Print-maker Mychael Barratt dives deep into Oxford’s varied history with a new map, and other prints to be revealed exclusively at his solo exhibition at Sarah Wiseman Gallery.
Mychael Barratt is best known for his printmaking and painting inspired by his boundless knowledge and enthusiasm for culture and history. His work often takes the form of a humorous homage to great artists, such as with his ongoing Artists’ Cats and Dogs series, where artist’s pets pop up in their owner’s most famous paintings. He is also known for his ambitiously produced maps.

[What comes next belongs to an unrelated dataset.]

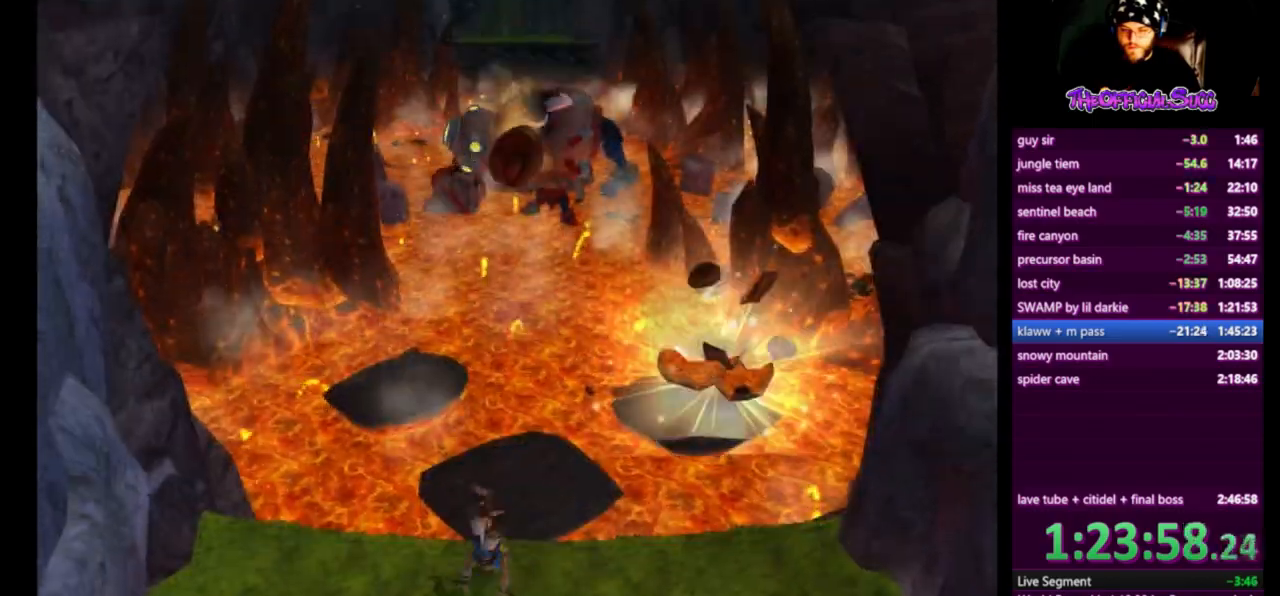
{"buttons": [], "left_stick": "center", "right_stick": "center", "events": [[41, "SQUARE", "up"], [333, "L1", "up"]]}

Mychael’s interest is in the anecdotal, as well as the obscure details of history that characterise major cities. Recent subjects include a large-scale etching entitled ' A New York Map of Days' , a highly detailed exploration of New York City via its historic daily events. Other maps explore London; for example, ‘A London Map Of Days’ , another large-scale original print, was made using eight etching plates, joined together, and features 366 date specific references to events or people throughout London’s history.
‘I have an immigrant’s zeal for my adopted city [of London] that constantly permeates my work,' says Mychael. ‘The choice to settle here and to think of myself as a Londoner (though I’m still a Canadian) informs much of my life and artistic choices,’ he explains.
For his solo show ‘Hidden Histories’ at Sarah Wiseman Gallery, Mychael is planning a brand-new map, this time featuring Oxford. He’s reluctant to share exactly what we can expect to be included, however he has promised it to be ‘the star of the show’ - and there are sure to be surprising new stories he has unearthed about the city of Dreaming Spires.
Gallery director Sarah Wiseman says ‘Maps are often seen as objective representations of places on the globe; however, they are in some respects very subjective views of the world. Borders could be altered, centres of power inflated, or other locations even omitted all together. It stands to reason that some artists like Mychael, choose to make a statement about the world in some way, using a map.’
Mychael Barratt was born in Toronto, Canada, however, considers himself to be a Londoner since arriving for what was supposed to be a two-week stay thirty years ago. He is a narrative artist whose work is steeped in imagery relating to art history, literature, theatre and everything else that overfills his bookshelves. He was an artist in residence for Shakespeare’s Globe Theatre throughout Mark Rylance’s reign as Artistic Director.
In 2011, just prior to the 2012 Summer Olympics, he was commissioned to paint a large-scale mural on T. V. Edwards Solicitor’s building on the Mile End Road. He is a Fellow of the Royal Society of Painter-Printmakers and in 2013 was elected to be its twelfth President, stepping down earlier this year to concentrate on new commissions.
Mychael’s work is held in many important collections including Her Majesty The Queen, British Museum, the British Library, Ashmolean Museum, V & A Museum, and the Jiangsu Museum of Contemporary Art.
Hidden Histories will launch at Sarah Wiseman Gallery on Saturday 18th January and continues until 15th February 2020.